BEGIN Collected data
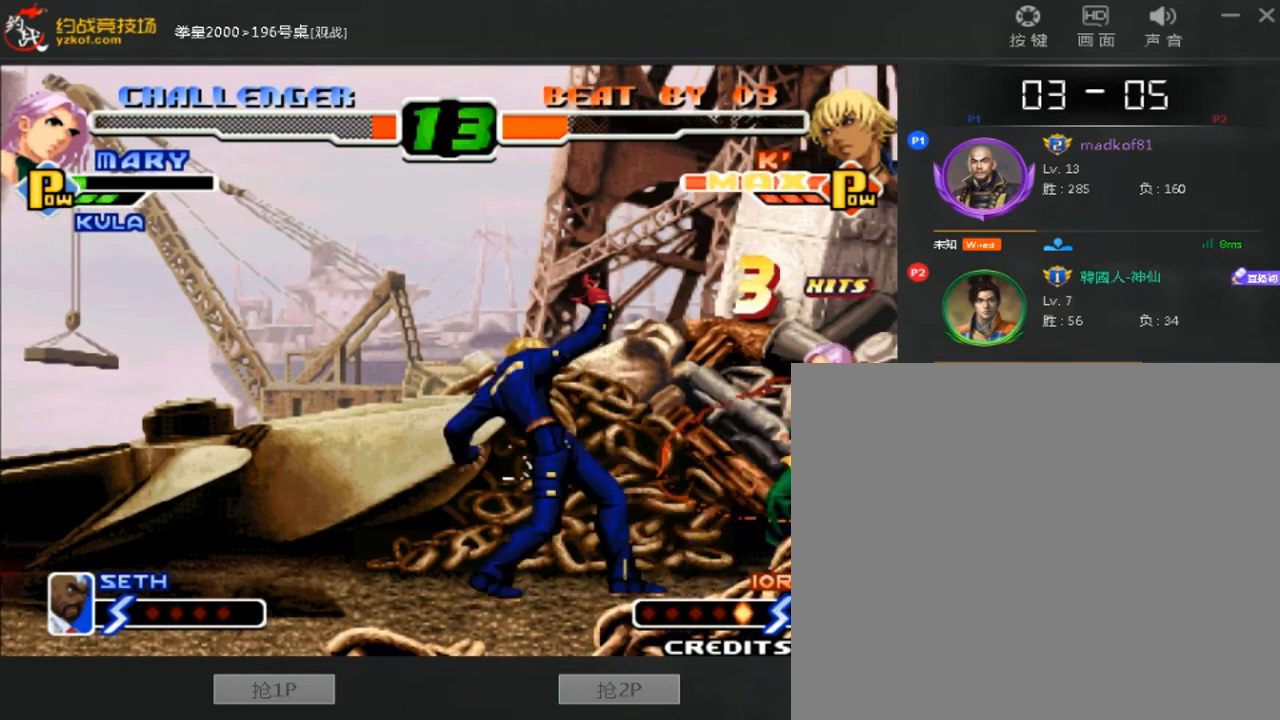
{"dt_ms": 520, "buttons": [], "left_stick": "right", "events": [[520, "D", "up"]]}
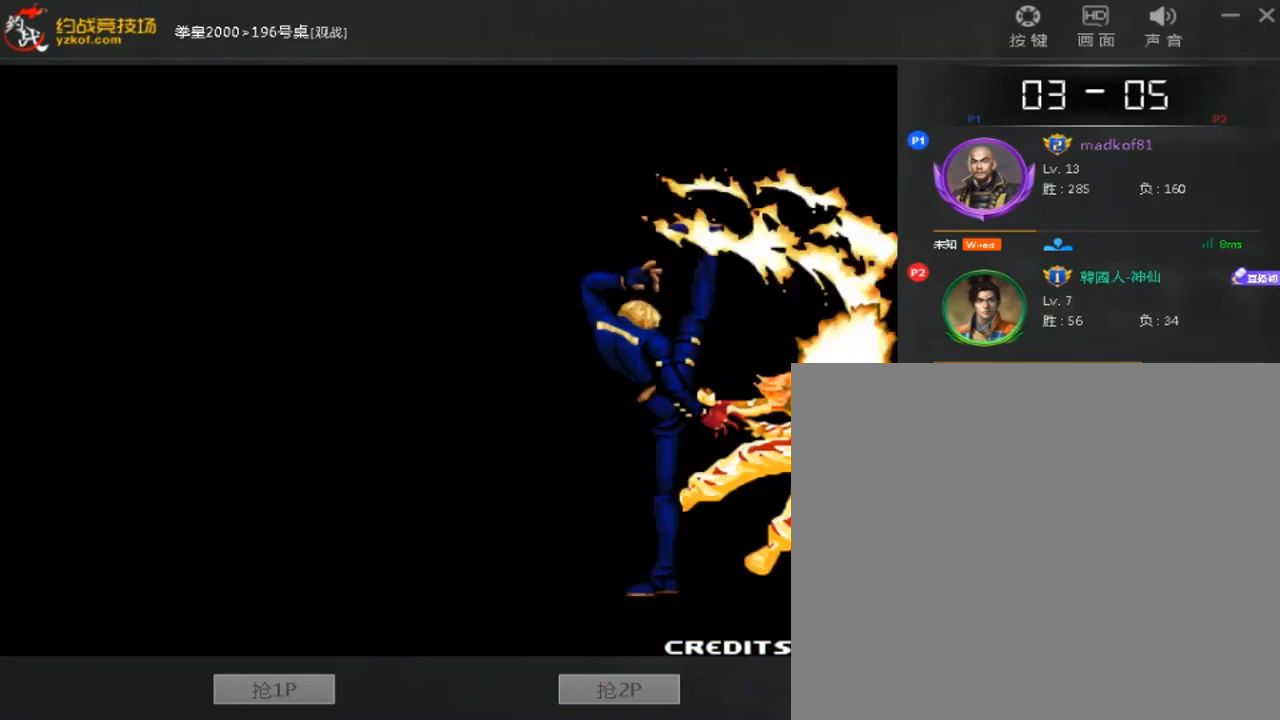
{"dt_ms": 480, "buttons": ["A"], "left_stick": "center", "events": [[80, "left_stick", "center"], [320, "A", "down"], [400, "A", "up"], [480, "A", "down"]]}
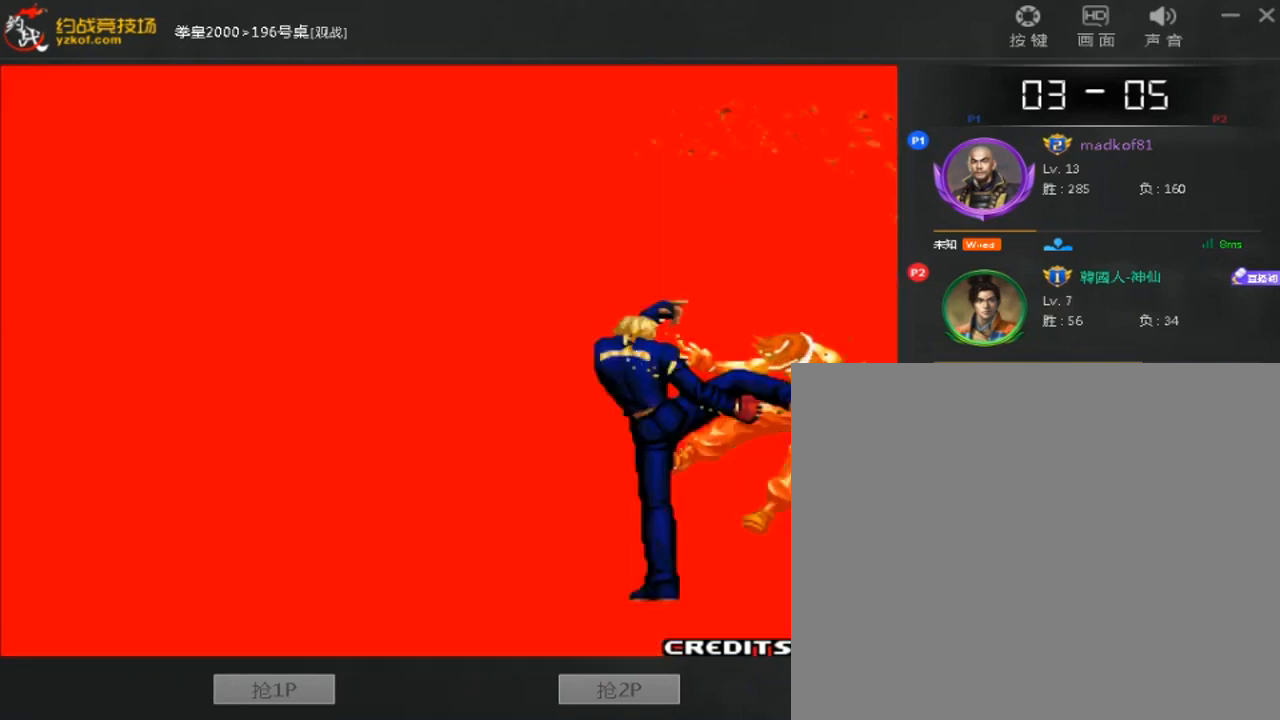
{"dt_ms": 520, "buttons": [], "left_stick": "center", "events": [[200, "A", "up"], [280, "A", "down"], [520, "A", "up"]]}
END Collected data
» **Your task**
Every line above goes into the copy unchanged; the pictures do not.

» **Response area**
{"dt_ms": 520, "buttons": [], "left_stick": "right", "events": [[520, "D", "up"]]}
{"dt_ms": 480, "buttons": ["A"], "left_stick": "center", "events": [[80, "left_stick", "center"], [320, "A", "down"], [400, "A", "up"], [480, "A", "down"]]}
{"dt_ms": 520, "buttons": [], "left_stick": "center", "events": [[200, "A", "up"], [280, "A", "down"], [520, "A", "up"]]}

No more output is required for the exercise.